Für Schirach ist bei der Schuldfrage nicht nur die Art des Menschen, sondern auch die Anzahl der Menschenleben irrelevant. Doch würden wir nicht instinktiv 5000 über fünf Menschenleben stellen? Oder würden wir unseren guten Freund retten, auch wenn wir dafür eine unschuldige, uns fremde Person indirekt töten müssten? Werden wir nicht, wenn wir nach Schirach handeln, handlungsunfähig?

Wir erfahren aus dem Essay, dass Art. 1 des Grundgesetzes „Die Würde des Menschen ist unantastbar“ nicht verändert werden darf, solange das Grundgesetz als solches besteht. Es besitzt eine „Ewigkeitsgarantie“. Schirach nennt dieses Grundgesetz „falsch“ und zweifelt seine Umsetzung an. Die Würde sei hierbei auf die Unterscheidung zwischen Subjekt und Objekt zurückzuführen. Ein menschliches Wesen sei, laut Verfassung, durch sein Menschsein bereits „Subjekt und besitzt Würde“. Demnach wird laut Schirach die Würde bereits dann angegriffen, wenn über einen Menschen ohne dessen Einwilligung entschieden wird, könne dies der Verfassung nicht gerecht werden. Der Subjektstatus würde diesem Menschen somit entzogen. Schirachs Verständnis der Menschenwürde führt unweigerlich zu der Konsequenz, dass über kein Menschenleben entschieden werden darf.  

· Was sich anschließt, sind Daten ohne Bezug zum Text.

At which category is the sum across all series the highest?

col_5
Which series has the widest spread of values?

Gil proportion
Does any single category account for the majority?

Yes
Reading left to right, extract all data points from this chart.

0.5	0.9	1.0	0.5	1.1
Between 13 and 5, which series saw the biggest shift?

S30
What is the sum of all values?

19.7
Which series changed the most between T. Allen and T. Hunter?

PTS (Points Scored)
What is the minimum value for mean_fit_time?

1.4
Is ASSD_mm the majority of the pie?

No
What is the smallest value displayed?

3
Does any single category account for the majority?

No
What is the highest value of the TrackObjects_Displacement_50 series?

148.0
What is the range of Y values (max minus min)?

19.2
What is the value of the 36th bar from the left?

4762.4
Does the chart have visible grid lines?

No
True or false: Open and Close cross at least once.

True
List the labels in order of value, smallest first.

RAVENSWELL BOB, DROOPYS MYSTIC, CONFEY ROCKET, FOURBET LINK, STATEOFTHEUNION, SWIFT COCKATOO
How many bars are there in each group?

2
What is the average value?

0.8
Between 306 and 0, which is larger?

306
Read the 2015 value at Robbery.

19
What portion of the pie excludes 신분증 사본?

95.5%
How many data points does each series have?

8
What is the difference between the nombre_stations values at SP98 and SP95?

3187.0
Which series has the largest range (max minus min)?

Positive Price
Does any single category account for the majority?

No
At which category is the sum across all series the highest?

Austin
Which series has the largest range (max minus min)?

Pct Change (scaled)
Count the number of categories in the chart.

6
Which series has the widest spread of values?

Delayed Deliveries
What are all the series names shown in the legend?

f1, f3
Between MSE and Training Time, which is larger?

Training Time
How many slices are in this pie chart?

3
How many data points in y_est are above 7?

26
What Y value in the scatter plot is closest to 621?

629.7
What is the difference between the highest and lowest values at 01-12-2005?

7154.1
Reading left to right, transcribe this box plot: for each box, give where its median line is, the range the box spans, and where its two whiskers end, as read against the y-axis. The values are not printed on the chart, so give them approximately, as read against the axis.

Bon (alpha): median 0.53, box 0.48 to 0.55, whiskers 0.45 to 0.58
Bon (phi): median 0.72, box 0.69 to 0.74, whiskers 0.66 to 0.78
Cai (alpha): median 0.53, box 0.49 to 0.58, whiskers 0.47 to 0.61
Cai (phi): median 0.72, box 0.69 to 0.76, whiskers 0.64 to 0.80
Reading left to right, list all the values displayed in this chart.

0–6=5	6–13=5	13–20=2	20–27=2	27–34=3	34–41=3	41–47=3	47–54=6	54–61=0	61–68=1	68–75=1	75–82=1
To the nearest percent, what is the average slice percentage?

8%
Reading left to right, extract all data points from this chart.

Alles eine Frage der Interpretation?

Schirach beurteilt die Handlungen von Obama, Merkel oder anderen, die das Grundgesetz in einer Gefahrensituation missachtet haben, als Fehlverhalten. „Mit den Rechten des Menschen ist es […] wie mit der Freundschaft. Sie taugt nichts, wenn sie nicht auch und gerade in den dunklen, in den schwierigen Tagen bewährt.“

Die Fragen die Schirach aufwirft sind wichtig und müssen diskutiert werden. Dennoch bleiben einige Aspekte offen, die es erschweren, konkret Stellung zu ihnen zu beziehen. Wo beginnt eigentlich die Würde des Menschen und wo hört sie auf? Im Essay wird der Akt des Tötens, Folterns und der Überwachung behandelt. Wie sieht es jedoch bei weniger extremen Entscheidungen aus, die über uns als Menschen getroffen werden? Meint Schirach jegliche Entscheidungen und ist dann nicht bereits eine Quarantäne als Verachtung der Menschenwürde zu werten? 

Doch eben dies problematisiert Schirach, indem er eine Urteilsbegründung zitiert, die den Fall von gestrandeten Schiffsleuten kommentiert, die für ihr eigenes Überleben einen kranken Jungen verspeisen. „Wir werden häufig dazu gezwungen, Standards aufzustellen, die wir selbst nicht erreichen, und Regeln festzulegen, die wir selbst nicht befriedigen können […].” 

Der Mensch ist nicht dazu fähig, die eigenen Werte ständig aufrechtzuerhalten. Wir und insbesondere die Regierenden sind nicht, wofür wir uns halten und schaffen nicht, was wir von uns selbst erwarten. Müssen wir also einfach akzeptieren, dass die Würde des Menschen andauernd beschnitten wird? Oder ist dies ein Appell an uns, anders zu denken?